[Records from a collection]
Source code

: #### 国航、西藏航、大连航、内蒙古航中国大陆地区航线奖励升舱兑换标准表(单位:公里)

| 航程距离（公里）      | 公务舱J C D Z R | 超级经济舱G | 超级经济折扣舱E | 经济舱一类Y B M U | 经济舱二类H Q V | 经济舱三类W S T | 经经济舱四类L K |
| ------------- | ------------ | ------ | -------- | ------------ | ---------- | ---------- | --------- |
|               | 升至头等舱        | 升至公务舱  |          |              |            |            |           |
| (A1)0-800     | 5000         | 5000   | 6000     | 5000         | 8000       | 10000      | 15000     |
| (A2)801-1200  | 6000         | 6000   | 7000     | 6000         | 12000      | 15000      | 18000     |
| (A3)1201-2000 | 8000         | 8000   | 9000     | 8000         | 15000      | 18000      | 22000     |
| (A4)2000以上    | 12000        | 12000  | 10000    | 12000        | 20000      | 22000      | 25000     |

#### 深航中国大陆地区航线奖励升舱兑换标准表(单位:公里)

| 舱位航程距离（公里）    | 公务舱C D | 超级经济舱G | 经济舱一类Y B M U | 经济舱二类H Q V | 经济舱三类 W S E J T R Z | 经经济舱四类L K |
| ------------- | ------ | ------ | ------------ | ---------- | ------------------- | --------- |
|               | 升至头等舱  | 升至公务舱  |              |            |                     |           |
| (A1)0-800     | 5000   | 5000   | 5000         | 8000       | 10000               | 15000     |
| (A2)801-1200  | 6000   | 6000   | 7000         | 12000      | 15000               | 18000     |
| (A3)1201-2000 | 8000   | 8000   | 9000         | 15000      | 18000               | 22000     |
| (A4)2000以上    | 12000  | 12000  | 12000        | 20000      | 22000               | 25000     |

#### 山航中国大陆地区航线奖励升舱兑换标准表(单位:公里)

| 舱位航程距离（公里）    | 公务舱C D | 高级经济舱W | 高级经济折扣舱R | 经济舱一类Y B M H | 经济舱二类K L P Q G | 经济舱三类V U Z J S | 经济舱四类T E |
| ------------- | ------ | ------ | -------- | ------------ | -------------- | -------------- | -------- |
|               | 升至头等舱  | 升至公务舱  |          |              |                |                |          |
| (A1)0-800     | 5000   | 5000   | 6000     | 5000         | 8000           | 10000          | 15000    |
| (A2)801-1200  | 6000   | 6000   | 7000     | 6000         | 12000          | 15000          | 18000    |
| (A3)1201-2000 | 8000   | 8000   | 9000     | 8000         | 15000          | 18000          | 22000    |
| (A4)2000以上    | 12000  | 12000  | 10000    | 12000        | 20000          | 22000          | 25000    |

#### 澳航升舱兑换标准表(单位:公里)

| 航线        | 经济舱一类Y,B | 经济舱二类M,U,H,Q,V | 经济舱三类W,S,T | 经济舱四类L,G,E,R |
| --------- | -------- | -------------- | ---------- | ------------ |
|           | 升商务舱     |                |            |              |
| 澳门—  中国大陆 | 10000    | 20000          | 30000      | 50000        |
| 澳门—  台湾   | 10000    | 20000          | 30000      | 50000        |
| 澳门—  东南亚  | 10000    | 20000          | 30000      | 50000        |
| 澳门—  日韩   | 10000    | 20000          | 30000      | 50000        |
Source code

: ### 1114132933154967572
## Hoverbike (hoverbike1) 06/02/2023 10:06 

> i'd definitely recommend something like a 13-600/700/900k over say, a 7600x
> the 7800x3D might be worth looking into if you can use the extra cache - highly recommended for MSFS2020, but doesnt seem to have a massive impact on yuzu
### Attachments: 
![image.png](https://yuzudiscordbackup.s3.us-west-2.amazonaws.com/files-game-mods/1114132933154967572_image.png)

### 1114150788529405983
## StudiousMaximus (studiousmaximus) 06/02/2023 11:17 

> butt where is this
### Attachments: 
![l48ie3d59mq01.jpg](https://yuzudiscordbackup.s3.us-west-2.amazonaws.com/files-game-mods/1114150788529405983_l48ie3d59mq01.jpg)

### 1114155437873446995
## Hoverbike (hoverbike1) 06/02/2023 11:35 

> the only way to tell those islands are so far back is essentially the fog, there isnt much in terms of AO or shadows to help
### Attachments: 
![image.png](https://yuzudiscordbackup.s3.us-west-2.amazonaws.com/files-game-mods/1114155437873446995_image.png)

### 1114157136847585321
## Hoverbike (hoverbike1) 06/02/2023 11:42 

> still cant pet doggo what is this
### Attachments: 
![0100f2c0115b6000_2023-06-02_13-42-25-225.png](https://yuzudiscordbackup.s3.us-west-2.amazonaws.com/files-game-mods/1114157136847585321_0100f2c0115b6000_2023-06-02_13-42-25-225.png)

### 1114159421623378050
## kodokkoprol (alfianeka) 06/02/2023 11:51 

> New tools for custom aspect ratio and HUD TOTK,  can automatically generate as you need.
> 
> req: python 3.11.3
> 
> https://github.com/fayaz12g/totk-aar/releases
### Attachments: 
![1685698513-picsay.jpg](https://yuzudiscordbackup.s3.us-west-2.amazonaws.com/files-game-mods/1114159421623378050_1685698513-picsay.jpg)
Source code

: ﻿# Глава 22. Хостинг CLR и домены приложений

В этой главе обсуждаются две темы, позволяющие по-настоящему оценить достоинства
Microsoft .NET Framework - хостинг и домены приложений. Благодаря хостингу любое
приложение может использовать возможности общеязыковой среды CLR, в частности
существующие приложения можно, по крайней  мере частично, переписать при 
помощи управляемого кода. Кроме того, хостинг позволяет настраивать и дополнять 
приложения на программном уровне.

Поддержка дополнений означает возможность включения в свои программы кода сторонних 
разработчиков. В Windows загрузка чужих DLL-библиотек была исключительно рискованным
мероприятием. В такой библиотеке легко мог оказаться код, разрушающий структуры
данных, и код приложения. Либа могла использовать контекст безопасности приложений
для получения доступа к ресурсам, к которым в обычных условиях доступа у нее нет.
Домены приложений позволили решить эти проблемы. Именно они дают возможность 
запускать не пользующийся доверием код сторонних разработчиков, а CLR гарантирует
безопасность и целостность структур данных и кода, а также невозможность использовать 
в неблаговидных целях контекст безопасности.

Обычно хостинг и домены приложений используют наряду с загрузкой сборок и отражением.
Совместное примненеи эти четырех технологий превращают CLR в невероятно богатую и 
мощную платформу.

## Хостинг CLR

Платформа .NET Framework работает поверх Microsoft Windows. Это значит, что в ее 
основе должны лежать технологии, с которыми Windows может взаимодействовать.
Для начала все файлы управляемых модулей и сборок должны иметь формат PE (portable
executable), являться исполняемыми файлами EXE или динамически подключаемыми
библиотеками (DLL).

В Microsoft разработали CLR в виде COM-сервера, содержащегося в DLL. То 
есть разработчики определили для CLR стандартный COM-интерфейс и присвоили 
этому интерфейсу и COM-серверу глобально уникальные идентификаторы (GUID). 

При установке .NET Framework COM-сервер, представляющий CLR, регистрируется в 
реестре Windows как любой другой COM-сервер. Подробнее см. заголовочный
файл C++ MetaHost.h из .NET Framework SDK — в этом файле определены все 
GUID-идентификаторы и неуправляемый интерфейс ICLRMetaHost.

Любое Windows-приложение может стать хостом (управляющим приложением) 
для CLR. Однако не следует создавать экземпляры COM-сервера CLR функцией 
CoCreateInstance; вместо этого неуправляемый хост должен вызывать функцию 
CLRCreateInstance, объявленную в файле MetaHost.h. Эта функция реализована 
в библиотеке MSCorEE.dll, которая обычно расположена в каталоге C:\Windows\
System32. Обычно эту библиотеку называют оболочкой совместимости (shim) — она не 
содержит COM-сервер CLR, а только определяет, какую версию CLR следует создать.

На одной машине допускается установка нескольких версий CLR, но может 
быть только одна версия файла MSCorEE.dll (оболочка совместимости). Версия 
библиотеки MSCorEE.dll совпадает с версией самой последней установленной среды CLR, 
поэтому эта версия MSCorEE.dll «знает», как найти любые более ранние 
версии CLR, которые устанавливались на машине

▶ EXERCISE INSTRUCTIONS: Give back exactly the lines above starting at the line where "as you need." appears and ending at the line where "При установке .NET" appears, both included, with no other lines.

▶ PROBLEM SOLUTION:
> New tools for custom aspect ratio and HUD TOTK,  can automatically generate as you need.
> 
> req: python 3.11.3
> 
> https://github.com/fayaz12g/totk-aar/releases
### Attachments: 
![1685698513-picsay.jpg](https://yuzudiscordbackup.s3.us-west-2.amazonaws.com/files-game-mods/1114159421623378050_1685698513-picsay.jpg)
Source code

: ﻿# Глава 22. Хостинг CLR и домены приложений

В этой главе обсуждаются две темы, позволяющие по-настоящему оценить достоинства
Microsoft .NET Framework - хостинг и домены приложений. Благодаря хостингу любое
приложение может использовать возможности общеязыковой среды CLR, в частности
существующие приложения можно, по крайней  мере частично, переписать при 
помощи управляемого кода. Кроме того, хостинг позволяет настраивать и дополнять 
приложения на программном уровне.

Поддержка дополнений означает возможность включения в свои программы кода сторонних 
разработчиков. В Windows загрузка чужих DLL-библиотек была исключительно рискованным
мероприятием. В такой библиотеке легко мог оказаться код, разрушающий структуры
данных, и код приложения. Либа могла использовать контекст безопасности приложений
для получения доступа к ресурсам, к которым в обычных условиях доступа у нее нет.
Домены приложений позволили решить эти проблемы. Именно они дают возможность 
запускать не пользующийся доверием код сторонних разработчиков, а CLR гарантирует
безопасность и целостность структур данных и кода, а также невозможность использовать 
в неблаговидных целях контекст безопасности.

Обычно хостинг и домены приложений используют наряду с загрузкой сборок и отражением.
Совместное примненеи эти четырех технологий превращают CLR в невероятно богатую и 
мощную платформу.

## Хостинг CLR

Платформа .NET Framework работает поверх Microsoft Windows. Это значит, что в ее 
основе должны лежать технологии, с которыми Windows может взаимодействовать.
Для начала все файлы управляемых модулей и сборок должны иметь формат PE (portable
executable), являться исполняемыми файлами EXE или динамически подключаемыми
библиотеками (DLL).

В Microsoft разработали CLR в виде COM-сервера, содержащегося в DLL. То 
есть разработчики определили для CLR стандартный COM-интерфейс и присвоили 
этому интерфейсу и COM-серверу глобально уникальные идентификаторы (GUID). 

При установке .NET Framework COM-сервер, представляющий CLR, регистрируется в 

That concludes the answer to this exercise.